5. Evitar que los salarios y privilegios de los altos directivos sean excesivos. Los salarios desmesurados crean conflictos de intereses,             compran silencios y atraen a personas más propensas a utilizar el poder como medio para el enriquecimiento personal.
6. Contratar a los auditores más solventes, exigentes y con menos conflictos de intereses.
7. Hacer de la Memoria Anual un verdadero ejercicio de transparencia y de rendición de cuentas.
8. Impregnar la cultura de empresa con los contenidos más prácticos de los Códigos de Conducta para desactivar los conflictos de                 intereses y evitar el uso de información privilegiada para beneficio personal.
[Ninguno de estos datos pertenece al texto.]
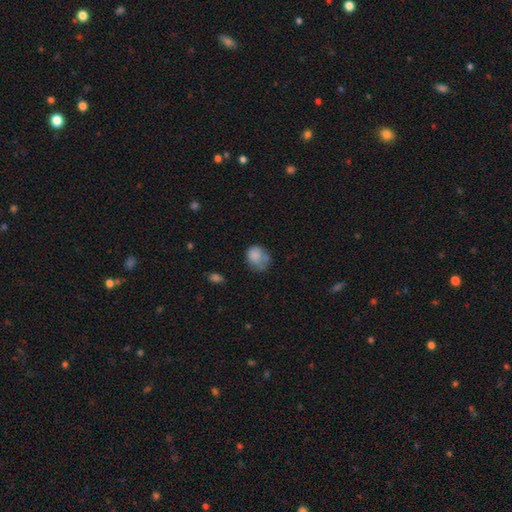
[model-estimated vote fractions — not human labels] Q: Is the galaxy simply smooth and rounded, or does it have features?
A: smooth — 78%.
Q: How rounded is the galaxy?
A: round — 53%.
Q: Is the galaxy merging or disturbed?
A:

9. Limitar los períodos de ejercicio del poder de los máximos directivos para hacer que no se atrincheren en su puesto; prohibir el cambio de     los estatutos de la empresa cuando el beneficiado es el que promueve el cambio; pedir al CEO el mismo día en que sea nombrado que       prepare ya a su posible sucesor.
10. Poner todos los medios para que el proceso de toma de decisiones de inversión (asset allocation) no pueda ser utilizado de manera            caprichosa por los CEOs. Las decisiones de inversión son el verdadero “juguete” de los CEOs, razón por la cual se han de extremar las      precauciones.

Todas estas medidas ayudan a poner freno a las patologías del poder, pero la llave para solucionar el problema está en la mente de los directivos. Quien quiera utilizar el poder impropiamente ya buscará los recovecos para lograrlo.
Por eso, la última de las batallas del poder está en la conciencia de los directivos, en sus creencias y valores; en su forma de pensar. También en su capacidad de ser críticos consigo mismos, en su voluntad de no ser presa, simultáneamente, de su ignorancia y arrogancia.
La gran esperanza para evitar los efectos de la patología del poder en las empresas está en el nuevo conocimiento sobre el cerebro y sus actividades mentales. Esperemos que ese nuevo conocimiento nos permita dar un empujón definitivo al desarrollo de los cuatro elementos más sugerentes del liderazgo: el liderazgo personal, el liderazgo uno a uno, el liderazgo de equipos y el liderazgo institucional.